Other top-bar buttons:
- ⟳ Rescan — re-read the library directory.
- 📊 Stats — totals, top channels, weekly download histogram.
- 🔎 Search — full-text across titles, descriptions, and transcripts.
- 🩺 Maintenance — resolve duplicate IDs, perceptual "similar content" duplicates, and missing sidecars.
- ⚙ Settings — everything in
config.toml, plus cookies, password, bundled-yt-dlp install/update, and starting the web server.
Start the server (--web CLI flag or Start button in Settings →
Web server), open http://localhost:8080 (or your configured bind
address). The UI mirrors the desktop one and adds inline video playback with
a searchable transcript pane, a threaded comment viewer, and full-text
library search (🔍 in the header, or press f).

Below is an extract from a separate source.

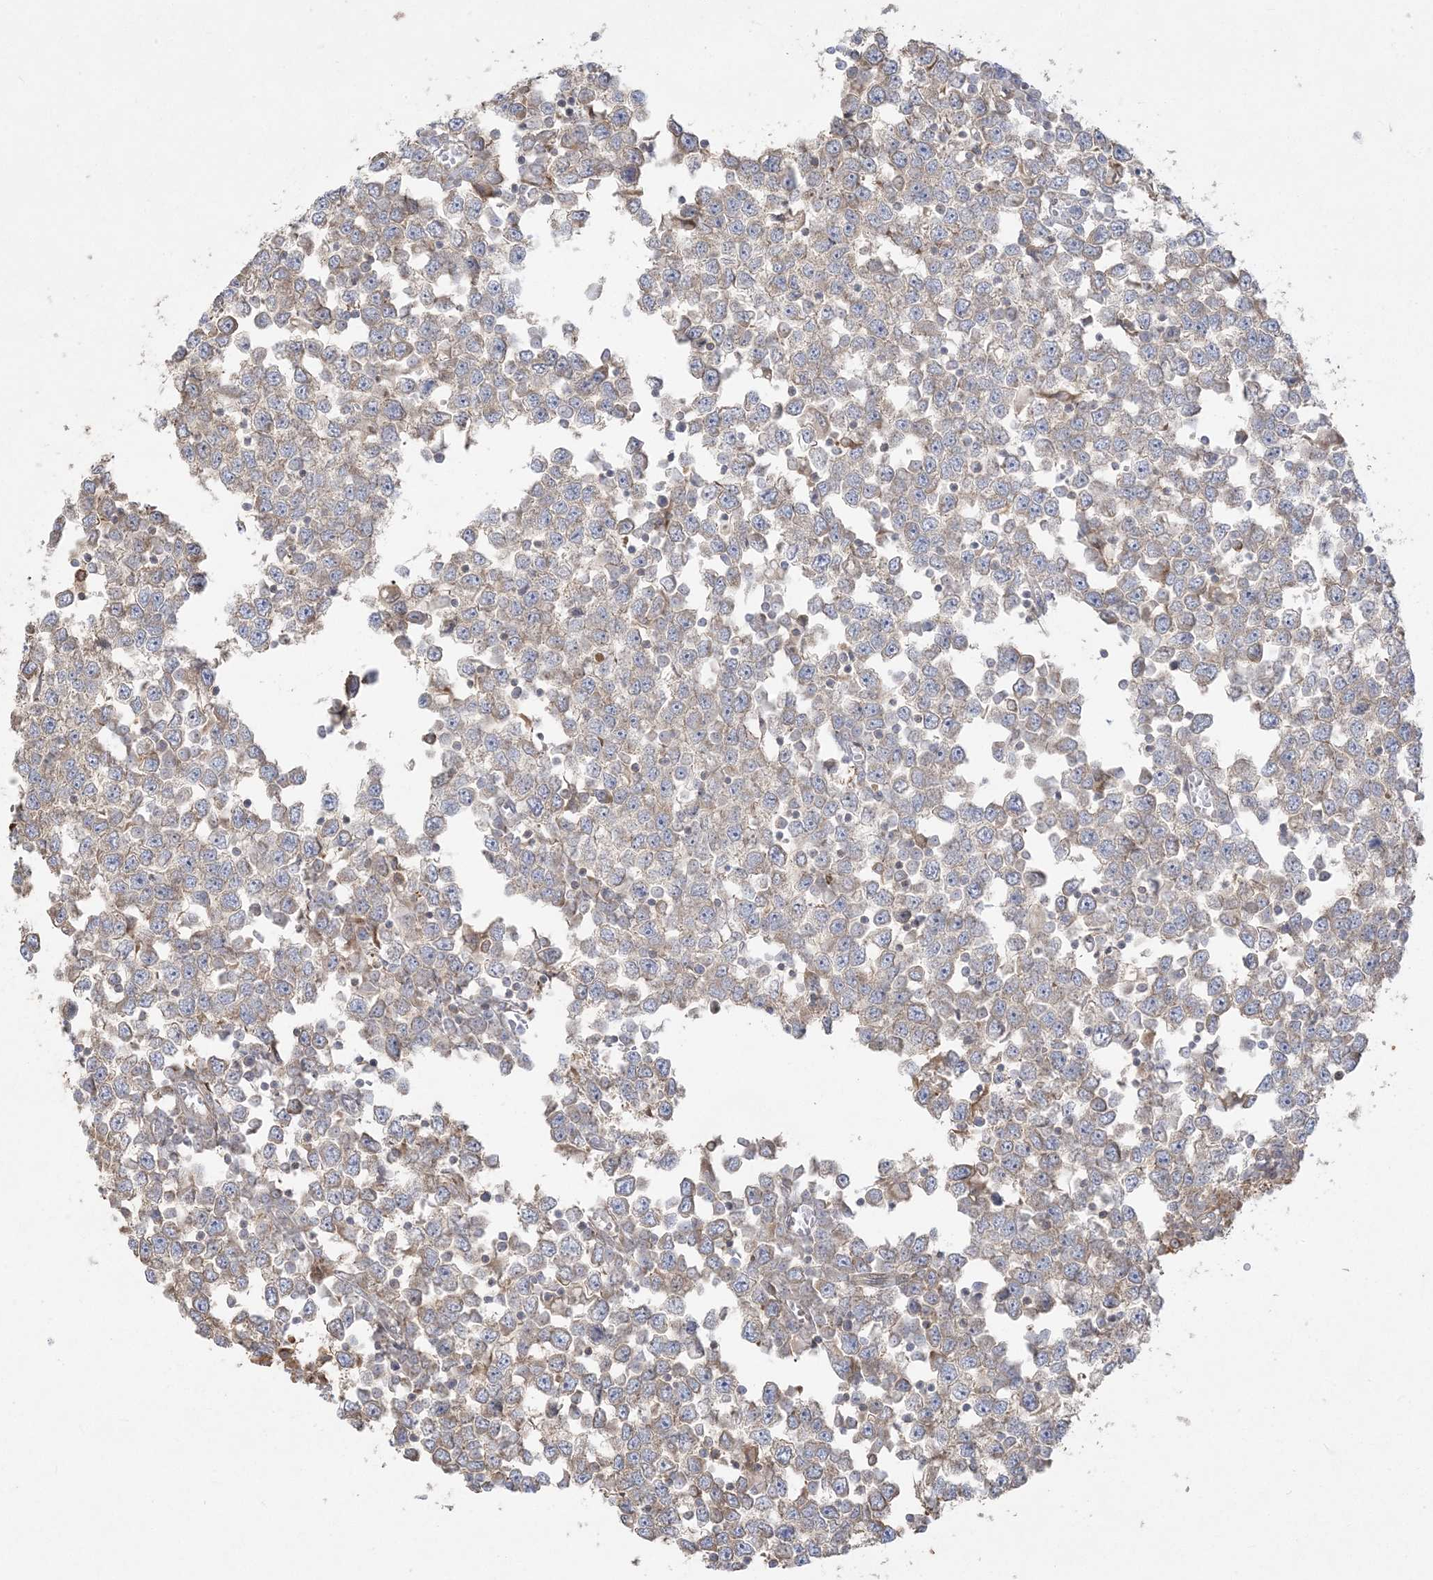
{"staining": {"intensity": "weak", "quantity": "25%-75%", "location": "cytoplasmic/membranous"}, "tissue": "testis cancer", "cell_type": "Tumor cells", "image_type": "cancer", "snomed": [{"axis": "morphology", "description": "Seminoma, NOS"}, {"axis": "topography", "description": "Testis"}], "caption": "Protein expression analysis of seminoma (testis) exhibits weak cytoplasmic/membranous expression in approximately 25%-75% of tumor cells.", "gene": "ZC3H6", "patient": {"sex": "male", "age": 65}}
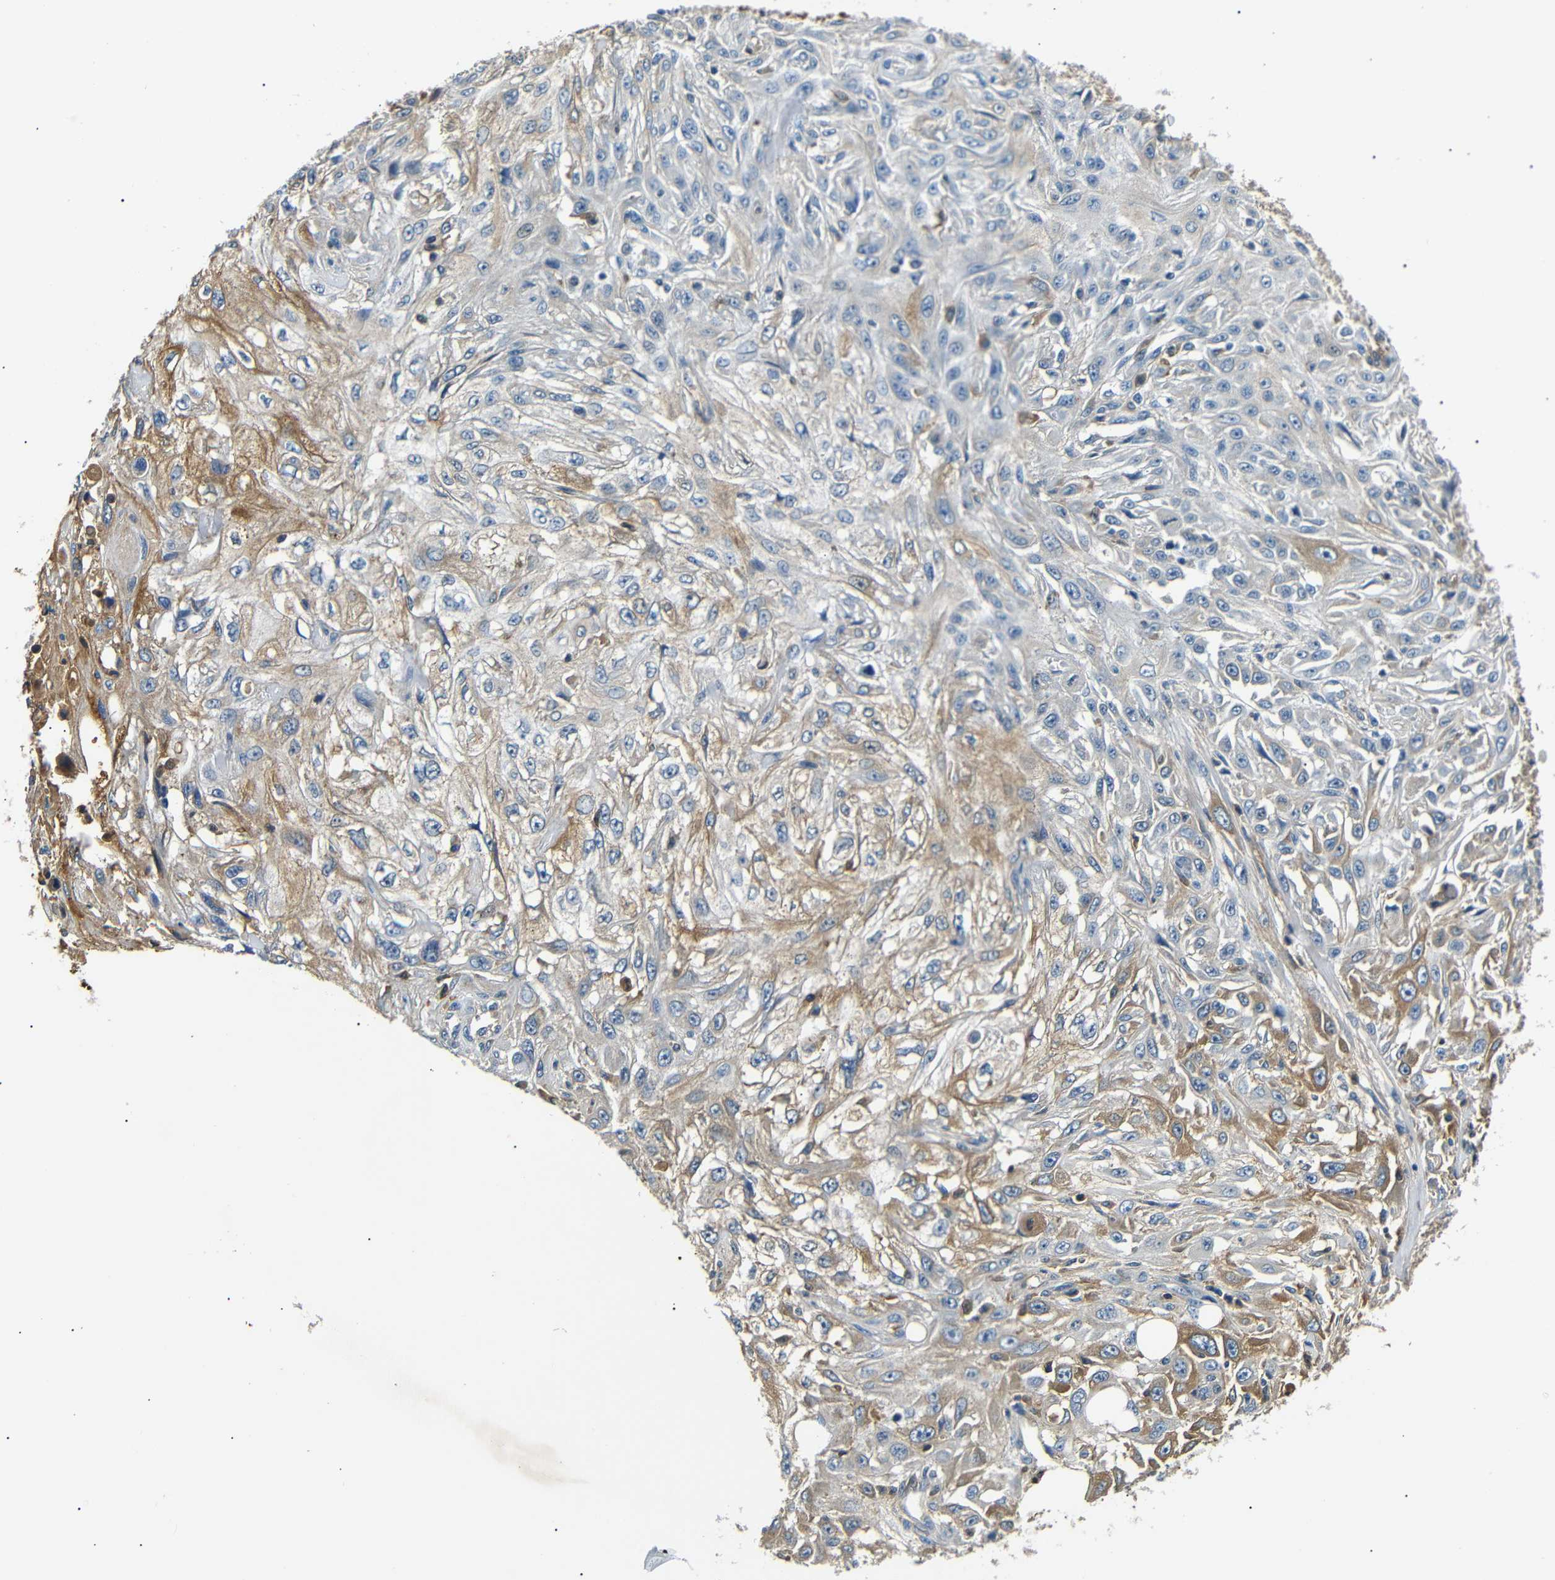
{"staining": {"intensity": "moderate", "quantity": "<25%", "location": "cytoplasmic/membranous"}, "tissue": "skin cancer", "cell_type": "Tumor cells", "image_type": "cancer", "snomed": [{"axis": "morphology", "description": "Squamous cell carcinoma, NOS"}, {"axis": "topography", "description": "Skin"}], "caption": "Squamous cell carcinoma (skin) stained with immunohistochemistry (IHC) shows moderate cytoplasmic/membranous expression in approximately <25% of tumor cells.", "gene": "LHCGR", "patient": {"sex": "male", "age": 75}}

If a download password is set, you'll be redirected to a login page; the session cookie is HttpOnly + SameSite=Strict, valid 30 days.
/path/to/library/
├── channels/ ← YouTube
│ ├── @creator-name/
│ │ ├── .source-url ← original URL, for re-checks
│ │ ├── archive.txt ← yt-dlp's downloaded-ID record
│ │ ├── Video Title [abc123].mkv
│ │ ├── Video Title [abc123].webp
│ │ ├── Video Title [abc123].info.json
│ │ ├── Video Title [abc123].description
│ │ └── Video Title [abc123].en.vtt
│ └── @another/
├── tiktok/
├── twitch/
├── vimeo/
├── bandcamp/
├── soundcloud/
├── odysee/
├── other/
├── music/
│ └── <artist>/
│ └── Track Title [xyz].opus
└── catacomb.db ← plain SQLite app state (watched, positions, password hash, sessions, caches)
"Impersonate target ... is not available" You're on bundled mode but the venv install hasn't completed. Open Settings → yt-dlp binary → click Install and watch the job for the "impersonation targets available" line.
yt-dlp not found (system mode)
Install yt-dlp via your package manager or pip install yt-dlp, or
switch to Bundled in Settings.
Web UI says "authentication required" but no password is set Sessions cleared after the password was changed. Refresh the page.
Videos play but seeking is approximate
That's usually transcoding mode (web.transcode = true). catacomb can
scrub those live ffmpeg streams by re-requesting the stream at a start=
offset, but ffmpeg's fast seek lands on a nearby keyframe rather than an
exact byte position. Turn transcoding off if your browser can play the
original file directly and you want native browser seeking.
Connection-reset / "Recv failure" errors on download The defaults already retry 30× with linear backoff. If they're persistent, your IP is being rate-limited — paste fresh cookies from a browser session into Settings → Cookies.
Build fails on Debian/Ubuntu
Make sure all packages from the build dependencies block are installed,
plus python3-venv if you want the bundled yt-dlp install path.
See SECURITY_AUDIT.md — the codebase has been audited end-to-end, covering command/SQL injection, path traversal, XSS, session management, rate-limiting, supply-chain (bundled binary SHA verification), and dependency status.
AGPL-3.0-or-later. When you run this software as a network
service, the AGPL requires that you offer network users access to the
Corresponding Source — the running version, with any modifications.
Set web.source_url in config to a public URL where the source is
available; the web UI surfaces it in the footer and GET /api/settings.